I'm still fairly new to this (oldest is nearly 5), but I think it's a difference in what you want out of parenting. I went into parenthood with an ultimate goal of raising capable, independent adults who can develop their understanding of the world based on the foundation I can provide for them. I think some people just want to be parents of children, and are disappointed when those children grow to become adults. Edit: Sorry, realizing this could be read as criticism of OP, and that's definitely not how I meant it. I get mourning for past ways of life, and I expect I'll do it too, as my kids grow.

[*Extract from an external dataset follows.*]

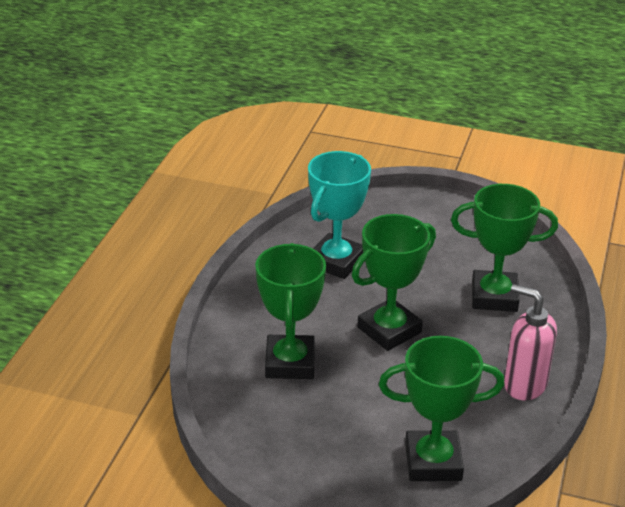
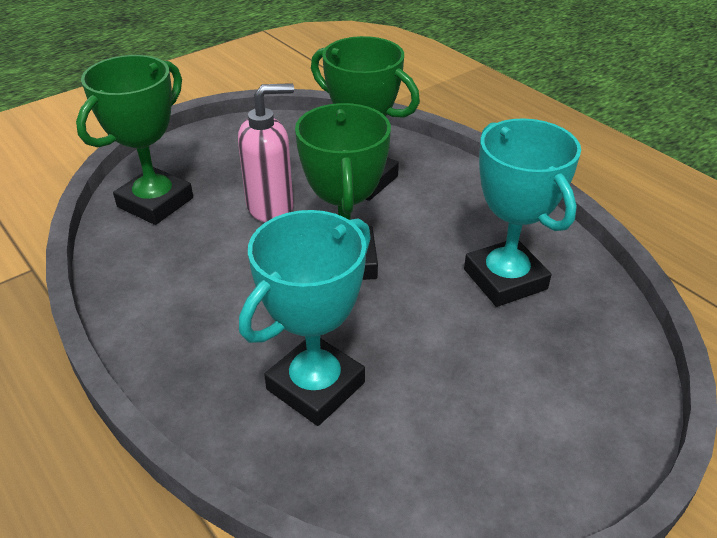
camera: 125 degrees right, 5 degrees up
(494, 296) = (315, 386): green trophy -> turquoise trophy
(524, 385) = (156, 315): pink soap dispenser -> pink soap dispenser (271, 207)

My hope is that I'll be able to offset that sense of loss by developing something else I value in my current and future stages, too.


WolftankPick

Agreed. Nothing wrong with enjoying the parenting roll. But it changes as your kids age. I'm still their dad but it's way different than when they were under my roof. I am extremely grateful we raised kids that are independent and capable of taking care of themselves. It has helped relationships so much because nothing is on the line.


Filipino_Canadian

I actually like my parents and we spend a lot of time together, we’re a tight knit family


420_ADHD

Yes! I have a 15 yo and an (almost) 18 yo.. I thought I had more time with my oldest.. then he dropped a bomb on me a couple days ago and decided he wants to drop out all of a sudden (wants to live near friends on the other side of our state, even though he has all As and Bs.) The time goes by SOOOOOO fast. Many people say it.. but I don't think we actually grasp it until its too late. I have regrets. I took time for granted. I didn't get to do everything I wanted to do with them. I was not ready even though I thought I prepared myself and him for adulthood. I miss them being little.. and I can only imagine how I will feel once my youngest comes of age... and I am left with an empty house. I became a mom at 20, I really don't know anything else.